> Text passage
- Opening Delimiter -

A great Shadow has departed," said Gandalf, and then he laughed and the sound was like music, or like water in a parched land; and as he listened the thought came to Sam that he had not heard laughter, the pure sound of merriment, for days upon days without count.”
-J.R.R. Tolkien (The Return of the King)
We would be remiss to leave this section of the book without at least touching on the title of the story. Right before the tornado comes Ray finds Daniel reading Lord of the Rings, more specifically The Return of the King, which is where the title gets its name. Daniel is actually reading that very scene…
One night really late- so late it was early- I was reading the part where Sam the hobbit sees Gandalf come back and it’s like seeing his grandpa return from the land of death and memories. And his grandpa laughed, and it says it sounded like “water in a parched land.” I could imagine exactly what the feeling must have been like, but not what it was. Does that make sense?
And Sam thinks maybe all the sad parts of the adventure will come untrue, now that this one has. And the beautiful part is that they do. (232)
First, I just love this scene in Lord of the Rings and then I love Daniel’s connection to it, especially the fact that he brings up his grandpa who he dearly misses. Then by the end of the chapter he is praying to a God who listens and speaks to see his grandpa again. And he says God heard him. How beautiful to think about the resurrection of the dead from the eyes of young Daniel with Gandalf in the background.
Right after reading this scene Ray comes to get Daniel to go fix the shingles on the house during the tornado. He doesn’t try to explain the book to Ray because there is too much backstory, which makes me think that scene is an objective correlative for this whole book. But Daniel does tell us the backstory. He tells us the story and shares the memories because we are his friends.
While they are fixing the roof Daniel remembers a phrase in Farsi that he is afraid he might forget…
That was when I realized I had to write down the memories and myths and the legends- and even the phrases and jokes. Or I’d lose everything. Maybe even the recipes.
But first I had to climb back down the ladder. (236)

- Closing Delimiter -

> Data under study
- Opening Delimiter -

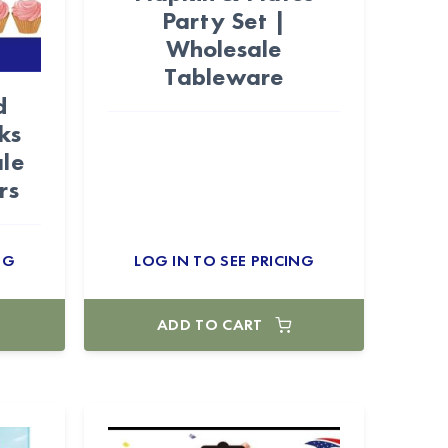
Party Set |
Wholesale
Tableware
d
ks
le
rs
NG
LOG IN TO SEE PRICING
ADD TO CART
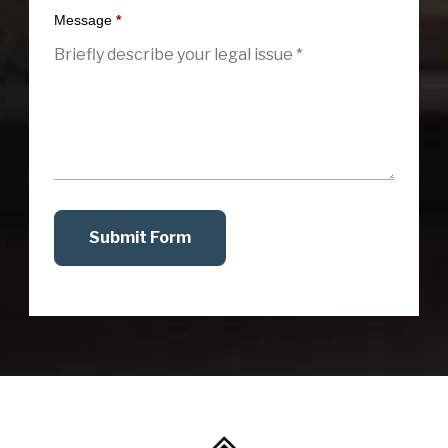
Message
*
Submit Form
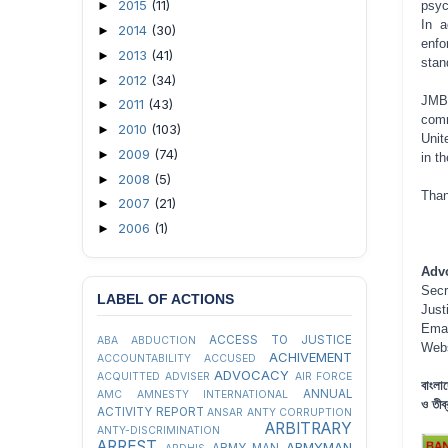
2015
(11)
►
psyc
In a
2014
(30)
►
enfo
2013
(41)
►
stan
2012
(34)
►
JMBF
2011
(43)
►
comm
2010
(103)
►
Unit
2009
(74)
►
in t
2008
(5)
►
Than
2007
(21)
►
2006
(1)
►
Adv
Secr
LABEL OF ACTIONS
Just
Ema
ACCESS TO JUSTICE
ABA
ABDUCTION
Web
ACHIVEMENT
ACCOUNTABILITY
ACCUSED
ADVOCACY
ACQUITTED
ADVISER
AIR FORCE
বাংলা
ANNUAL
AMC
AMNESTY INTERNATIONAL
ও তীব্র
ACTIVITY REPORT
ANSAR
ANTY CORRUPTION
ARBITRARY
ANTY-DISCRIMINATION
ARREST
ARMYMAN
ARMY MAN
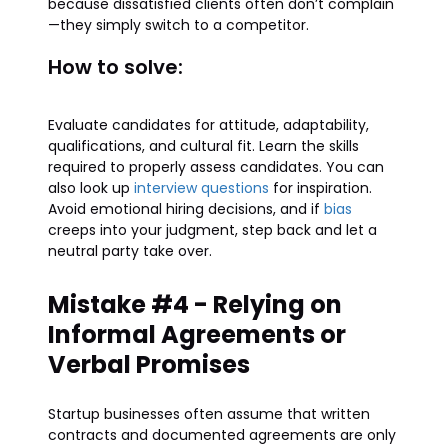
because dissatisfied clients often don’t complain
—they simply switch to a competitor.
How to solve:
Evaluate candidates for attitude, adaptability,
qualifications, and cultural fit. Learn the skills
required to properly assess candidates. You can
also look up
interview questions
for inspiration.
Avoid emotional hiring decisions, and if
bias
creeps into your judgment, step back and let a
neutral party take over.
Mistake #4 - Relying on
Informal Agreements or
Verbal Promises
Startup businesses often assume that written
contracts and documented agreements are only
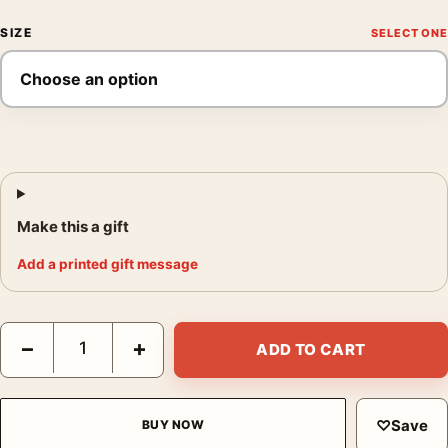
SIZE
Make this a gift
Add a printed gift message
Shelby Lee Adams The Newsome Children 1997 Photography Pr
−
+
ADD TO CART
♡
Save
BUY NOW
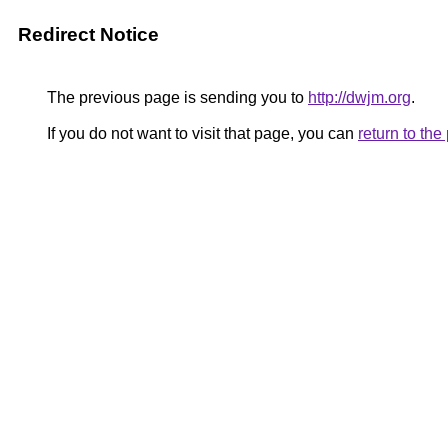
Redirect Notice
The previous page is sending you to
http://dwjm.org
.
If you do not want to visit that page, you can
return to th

- Closing Delimiter -

> Problem statement
In the reading discussion, what does Ray come to get Daniel to do right after Daniel reads the scene with Gandalf?

> Exercise answer
Ray comes to get Daniel to fix the shingles on the house during the tornado.